TEXT TO READ:
Leopoldville 1952 – Message in a Pepsi Bottle


While walking around the American School (TASOK) campus on Mont Ngaliema a few months ago, I turned up a glass bottle embedded in the soil.  It was a Pepsi-Cola bottle, but Pepsi-Cola is no longer produced in Kinshasa. It definitely ended up there after purchase at the student store, but when and how it found its way into the woods, intact, rather than as part of the trash piles tossed into the forest at different times, was intriguing.

A couple years ago, I researched a piece on the breweries in Kinshasa (June 12, 2015) and this find seemed to suggest the soft drink scene could use a look. Who knows what threads this inquiry might weave into a story?
As early as 1913, a French company, Georges Fabre et Cie, produced soda water, ice and flavored syrups in Kinshasa. It also operated a cinema distribution network. 
Prior to World War II, the Brasserie de Leopoldville produced bottled water and soft drinks for the local market.  In 1933, when Regideso was just beginning to provide piped, treated water to the municipality, a Brasserie advertisement urged people to drink the brewery’s bottled water, sodas and limonades to protect against epidemics.
Advertisement in the Etoile de l'AEF, Feb. 2, 1933
Bottle labels from a selection of soft drinks
In 1947, a bottle factory, “Bouteillerie de Leopoldville” was established by the Brasserie de Leopoldville with support from Heineken. The factory opened on Ave. du Camp Militaire (Ave Sgt. Moke) in November 1949.  The new company contracted with A.W. Schmid of Pittsburgh, Pa. to oversee the installation and launching of the glass-making operation.

A view of the Boukin plant.

WHAT YOU SHOULD DO:
Answer these questions from the text on Leopoldville's soft drinks, one per line:
1. Where was the Pepsi-Cola bottle found?
2. What did Georges Fabre et Cie produce in Kinshasa as early as 1913?
3. In what month and year did the bottle factory open, and on which avenue?

ENTRIES PROVIDED:
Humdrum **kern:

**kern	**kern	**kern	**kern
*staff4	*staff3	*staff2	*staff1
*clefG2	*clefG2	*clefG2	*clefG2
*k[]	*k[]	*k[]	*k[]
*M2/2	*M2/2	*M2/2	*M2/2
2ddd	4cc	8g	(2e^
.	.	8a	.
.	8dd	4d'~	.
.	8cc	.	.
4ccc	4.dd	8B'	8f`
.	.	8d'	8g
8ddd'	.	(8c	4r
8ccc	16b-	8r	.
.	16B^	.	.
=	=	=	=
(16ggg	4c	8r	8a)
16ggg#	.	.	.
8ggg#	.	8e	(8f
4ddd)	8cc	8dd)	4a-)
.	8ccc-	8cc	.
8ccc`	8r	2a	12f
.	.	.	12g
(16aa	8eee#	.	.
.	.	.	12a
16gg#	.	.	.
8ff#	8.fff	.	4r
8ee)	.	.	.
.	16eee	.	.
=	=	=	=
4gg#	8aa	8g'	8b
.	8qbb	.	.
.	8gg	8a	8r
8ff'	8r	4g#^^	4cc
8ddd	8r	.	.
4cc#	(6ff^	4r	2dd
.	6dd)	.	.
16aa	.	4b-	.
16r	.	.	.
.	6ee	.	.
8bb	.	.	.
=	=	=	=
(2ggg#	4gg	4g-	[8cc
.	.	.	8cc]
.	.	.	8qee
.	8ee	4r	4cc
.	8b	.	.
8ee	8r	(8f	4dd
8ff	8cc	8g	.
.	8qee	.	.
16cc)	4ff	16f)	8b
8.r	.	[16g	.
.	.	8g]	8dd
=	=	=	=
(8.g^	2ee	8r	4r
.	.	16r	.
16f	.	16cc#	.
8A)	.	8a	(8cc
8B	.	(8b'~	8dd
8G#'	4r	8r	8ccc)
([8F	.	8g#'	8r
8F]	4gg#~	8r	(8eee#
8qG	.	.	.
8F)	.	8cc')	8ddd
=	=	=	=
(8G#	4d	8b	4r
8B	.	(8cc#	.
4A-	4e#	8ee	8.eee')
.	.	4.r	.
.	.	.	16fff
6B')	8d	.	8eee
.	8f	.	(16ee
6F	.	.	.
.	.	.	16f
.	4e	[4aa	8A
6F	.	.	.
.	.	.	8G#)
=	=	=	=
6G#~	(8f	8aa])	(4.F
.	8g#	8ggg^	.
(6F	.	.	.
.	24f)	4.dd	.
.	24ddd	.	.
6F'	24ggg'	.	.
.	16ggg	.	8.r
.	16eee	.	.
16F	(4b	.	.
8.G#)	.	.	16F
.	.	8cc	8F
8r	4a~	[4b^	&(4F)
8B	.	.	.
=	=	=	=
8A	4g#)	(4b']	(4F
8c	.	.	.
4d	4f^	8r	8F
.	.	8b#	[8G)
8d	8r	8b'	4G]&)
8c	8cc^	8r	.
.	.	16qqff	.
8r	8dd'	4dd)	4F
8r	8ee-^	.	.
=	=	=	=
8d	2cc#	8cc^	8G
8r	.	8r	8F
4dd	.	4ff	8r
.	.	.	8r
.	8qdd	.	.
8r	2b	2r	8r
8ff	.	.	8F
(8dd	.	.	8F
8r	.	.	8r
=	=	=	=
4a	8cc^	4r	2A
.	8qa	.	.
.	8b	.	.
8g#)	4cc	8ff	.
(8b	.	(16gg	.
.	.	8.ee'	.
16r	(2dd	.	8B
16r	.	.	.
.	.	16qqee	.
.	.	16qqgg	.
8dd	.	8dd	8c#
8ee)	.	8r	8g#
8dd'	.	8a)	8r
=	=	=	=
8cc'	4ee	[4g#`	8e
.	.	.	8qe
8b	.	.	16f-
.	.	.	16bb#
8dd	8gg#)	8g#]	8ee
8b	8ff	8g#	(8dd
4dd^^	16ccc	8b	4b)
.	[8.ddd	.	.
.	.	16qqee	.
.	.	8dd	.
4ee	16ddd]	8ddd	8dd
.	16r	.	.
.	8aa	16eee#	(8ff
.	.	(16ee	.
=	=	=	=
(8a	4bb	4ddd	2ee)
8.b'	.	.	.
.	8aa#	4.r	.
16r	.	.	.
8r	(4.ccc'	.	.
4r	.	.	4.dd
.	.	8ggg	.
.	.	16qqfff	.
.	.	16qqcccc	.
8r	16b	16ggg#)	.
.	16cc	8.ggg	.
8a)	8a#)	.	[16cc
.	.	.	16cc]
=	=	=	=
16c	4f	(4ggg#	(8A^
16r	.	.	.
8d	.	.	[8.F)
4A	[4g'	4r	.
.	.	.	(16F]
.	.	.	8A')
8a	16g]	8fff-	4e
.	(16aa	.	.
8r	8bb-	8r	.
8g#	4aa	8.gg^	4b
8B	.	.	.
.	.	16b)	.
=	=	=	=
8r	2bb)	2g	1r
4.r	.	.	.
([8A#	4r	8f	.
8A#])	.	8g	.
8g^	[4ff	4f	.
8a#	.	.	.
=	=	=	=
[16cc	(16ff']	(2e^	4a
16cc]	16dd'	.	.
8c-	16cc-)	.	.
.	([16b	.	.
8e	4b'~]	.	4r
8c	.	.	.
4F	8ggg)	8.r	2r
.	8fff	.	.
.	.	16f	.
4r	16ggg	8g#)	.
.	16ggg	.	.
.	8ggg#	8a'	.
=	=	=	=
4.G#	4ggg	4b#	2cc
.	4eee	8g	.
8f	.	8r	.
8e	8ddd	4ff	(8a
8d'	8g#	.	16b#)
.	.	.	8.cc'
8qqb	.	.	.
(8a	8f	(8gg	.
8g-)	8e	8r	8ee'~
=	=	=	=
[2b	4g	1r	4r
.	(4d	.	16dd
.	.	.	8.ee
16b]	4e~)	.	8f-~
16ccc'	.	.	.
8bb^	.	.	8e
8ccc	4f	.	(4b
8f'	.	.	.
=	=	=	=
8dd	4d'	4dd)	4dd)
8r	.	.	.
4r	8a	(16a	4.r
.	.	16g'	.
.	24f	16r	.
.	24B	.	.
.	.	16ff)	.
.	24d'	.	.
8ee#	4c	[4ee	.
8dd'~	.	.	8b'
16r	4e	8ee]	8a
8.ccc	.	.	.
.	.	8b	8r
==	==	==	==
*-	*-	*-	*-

THE COMPLETED TASK:
1. In the soil on the American School (TASOK) campus on Mont Ngaliema.
2. Soda water, ice and flavored syrups.
3. November 1949, on Ave. du Camp Militaire (Ave Sgt. Moke).